Unnamed: 0,name,genre,type,rating
615,Naruto: Shippuuden,"Action, Comedy, Martial Arts, Shounen, Super P...",TV,7.94
1472,Naruto: Shippuuden Movie 4 - The Lost Tower,"Action, Comedy, Martial Arts, Shounen, Super P...",Movie,7.53
1573,Naruto: Shippuuden Movie 3 - Hi no Ishi wo Tsu...,"Action, Comedy, Martial Arts, Shounen, Super P...",Movie,7.5
486,Boruto: Naruto the Movie,"Action, Comedy, Martial Arts, Shounen, Super P...",Movie,8.03
1343,Naruto x UT,"Action, Comedy, Martial Arts, Shounen, Super P...",OVA,7.58


# Step 5: Evaluation

In [8]:
from sklearn.model_selection import train_test_split
from sklearn.metrics import precision_score, recall_score, f1_score

# Split dataset (80% train, 20% test)
train_df, test_df = train_test_split(df, test_size=0.2, random_state=42)

# Function to get "true similar" based on genre overlap (fixed warning)
def true_similar(anime_name, top_n=10):
    if anime_name not in df['name'].values:
        return []
    target_genres = set(df[df['name'] == anime_name]['genre'].values[0].split(", "))
    candidates = df[df['name'] != anime_name].copy()  # ✅ make a copy
    candidates.loc[:, 'overlap'] = candidates['genre'].apply(
        lambda x: len(set(x.split(", ")) & target_genres)
    )
    return candidates.sort_values('overlap', ascending=False)['name'].head(top_n).tolist()


# Evaluate precision, recall, F1 on 20 random test samples
y_true = []
y_pred = []

sampled_test = test_df.sample(20, random_state=42)
for anime in sampled_test['name']:
    true_list = true_similar(anime, top_n=5)
    pred_list = recommend_anime(anime, top_n=5)['name'].tolist()
    
    # Binary match: 1 if overlap exists, else 0
    y_true.extend([1 if item in true_list else 0 for item in pred_list])
    y_pred.extend([1]*len(pred_list))

# Calculate metrics
precision = precision_score(y_true, y_pred, zero_division=0)
recall = recall_score(y_true, y_pred, zero_division=0)
f1 = f1_score(y_true, y_pred, zero_division=0)
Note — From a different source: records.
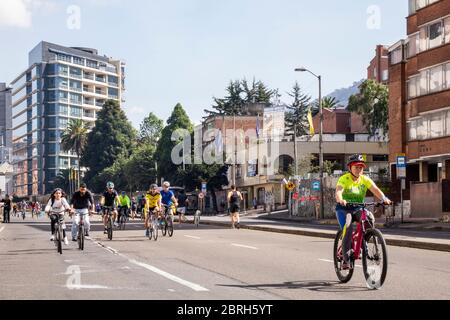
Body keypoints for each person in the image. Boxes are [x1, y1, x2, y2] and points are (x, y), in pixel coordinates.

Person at [335, 154, 392, 270]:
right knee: (348, 228)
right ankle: (345, 259)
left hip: (357, 208)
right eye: (356, 167)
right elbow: (338, 191)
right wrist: (341, 200)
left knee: (369, 218)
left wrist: (384, 198)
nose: (359, 169)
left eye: (361, 167)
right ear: (350, 168)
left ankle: (361, 245)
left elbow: (375, 189)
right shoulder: (344, 179)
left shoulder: (365, 179)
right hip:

print(" Evaluation Metrics:")
print("Precision:", precision)
print("Recall:", recall)
print("F1-score:", f1)


 Evaluation Metrics:
Precision: 0.18
Recall: 1.0
F1-score: 0.3050847457627119


# Interview Questions & Answers

### 1. What is lift and why is it important in Association rules?
- **Lift** measures how much more likely two items are bought together compared to being bought independently.  
- Formula:  
  \[
  \text{Lift(A→B)} = \frac{P(A \cap B)}{P(A) \times P(B)}
  \]
- **Importance:** A lift value > 1 means A and B occur together more often than expected, indicating a strong association.



### 2. What is support and confidence? How do you calculate them?
- **Support:** Proportion of transactions that contain an itemset.  
  \[
  \text{Support(A)} = \frac{\text{Transactions containing A}}{\text{Total transactions}}
  \]
- **Confidence:** Probability that B is purchased given A is purchased.  
  \[
  \text{Confidence(A→B)} = \frac{\text{Support(A ∪ B)}}{\text{Support(A)}}
  \]



### 3. What are some limitations or challenges of Association Rules Mining?
- **Scalability:** Large datasets can make computation expensive.  
- **Sparsity:** Many items may rarely co-occur, leading to weak rules.  
- **Interpretability:** Too many rules can overwhelm decision-making.  
- **Cold Start Problem:** New items with few transactions may not generate useful rules.


### 4. Can you explain the difference between user-based and item-based collaborative filtering?
- **User-based filtering:** Finds users similar to the target user and recommends items they liked.  
- **Item-based filtering:** Finds items similar to the ones a user liked and recommends those.  
- **Key difference:** User-based compares **users**, item-based compares **items**.



### 5. What is collaborative filtering, and how does it work?
- **Collaborative filtering** is a recommendation approach that uses historical interactions (ratings, clicks, purchases) to suggest new items.  
- It assumes that:
  - Users with similar past preferences will like similar items.  
  - Items liked by similar users are good recommendations.  
- Implemented using **user-user similarity** or **item-item similarity**, often with cosine similarity, Pearson correlation, or matrix factorization.